Overall, you will need to add a clustering function to your Analysis class, create a new ClusterData child class of Data, and add elements to the GUI to enable the user to execute and view clusters.

  1. Create a new child class of the Data class called ClusterData. The ClusterData class will hold a column with the cluster IDs in its data matrix. But it will also need to hold the set of cluster means, the list of DataColIDs from which the cluster was created, along with the number of clusters, the clustering method, and the distance metric. To start, the clustering method should be K-means, and the distance metric should be Euclidean.

    Consider what information should be passed into the init method to create the ClusterData class and what information might be set by mutator methods.

    As noted below, extensions are to implement alternative clustering methods--e.g. on-line clustering, hierarchical clustering, or fuzzy C-means--or alternative distance metrics--e.g. normalized Euclidean distance, Mahalanobis distance, absolute Euclidean.

  2. Analysis: create a function in your Analysis file/class called cluster. The cluster function argument should be a list of DataColIDs and the number of clusters. You may also want to add other options, depending upon how complex you make your clustering function. To start, assume that all of the data columns are simple numeric columns and that you will use simple Euclidean distance as the metric.

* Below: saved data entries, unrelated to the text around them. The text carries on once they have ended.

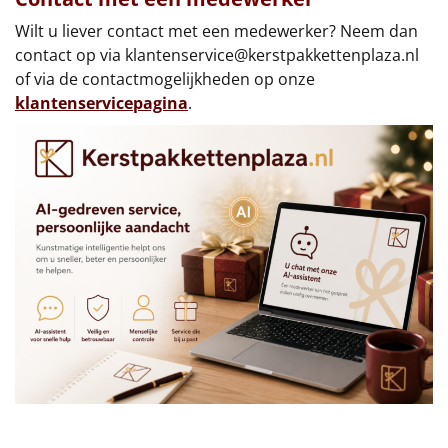
Wilt u liever contact met een medewerker? Neem dan
contact op via
klantenservice@kerstpakkettenplaza.nl
of via de contactmogelijkheden op onze
klantenservicepagina
.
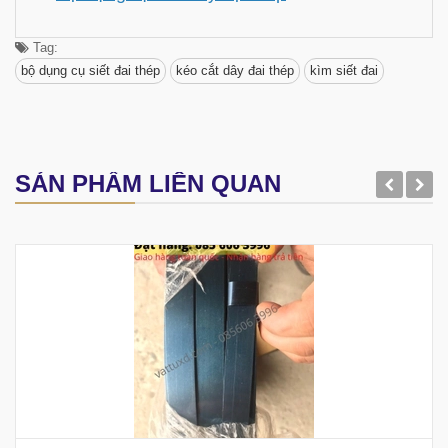
Tag:
bộ dụng cụ siết đai thép
kéo cắt dây đai thép
kìm siết đai
SẢN PHẨM LIÊN QUAN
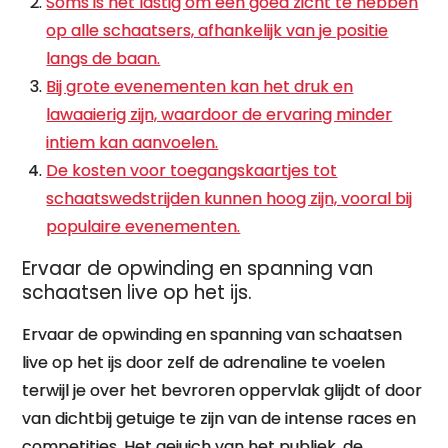
Soms is het lastig om een goed zicht te hebben
op alle schaatsers, afhankelijk van je positie
langs de baan.
Bij grote evenementen kan het druk en
lawaaierig zijn, waardoor de ervaring minder
intiem kan aanvoelen.
De kosten voor toegangskaartjes tot
schaatswedstrijden kunnen hoog zijn, vooral bij
populaire evenementen.
Ervaar de opwinding en spanning van
schaatsen live op het ijs.
Ervaar de opwinding en spanning van schaatsen
live op het ijs door zelf de adrenaline te voelen
terwijl je over het bevroren oppervlak glijdt of door
van dichtbij getuige te zijn van de intense races en
competities. Het gejuich van het publiek, de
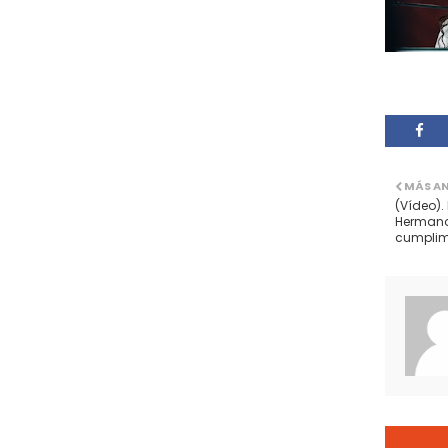
MÁS A
(Vídeo).
Hermano
cumplimi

    You may use the scipy clustering routines to implement this function.

    The cluster function should return a ClusterData class, fully populated with the necessary information.

  3. Add the capability to cluster a data set to your GUI. Ideally, the user should be able to pick a set of columns from a data set and then tell it to cluster. By default, you can limit clustering to a set of columns from the same data set.
  4. Add the capability to plot using cluster ID to select the color of points. Ideally, the user should be able to select the x/y/z/size axes from a data set and then select which clustering to use for color. By default, you can limit cluster analysis and visualization to a single data set. When a data set is made active, only clusterings on that data set should be visible.
  5. Test your clustering on the file clusterdata.csv. It should contain two well-separated clusters, with four clusters also being stable. Include a screen shot of this in your writeup.
  6. Test your clustering on the file AustraliaCoast.csv. Use 10 clusters and visualize the result using three variables, such as premax, maxairtemp, and maxsoilmoist. If you want to visualize clusters based on long/lat, then you will need to modify the type of those columns to be numeric. Include a screen shot of this in your writeup.
  7. Execute a clustering on a data file of your choice, trying to use the analysis to demonstrate something about the data set.



For this week's writeup, create a wiki page that shows your clustering visualizations, describes how your GUI works, and explains any extensions.


Once you have written up your assignment, give the page the label:


Put your code on the handin server in your private subdirectory.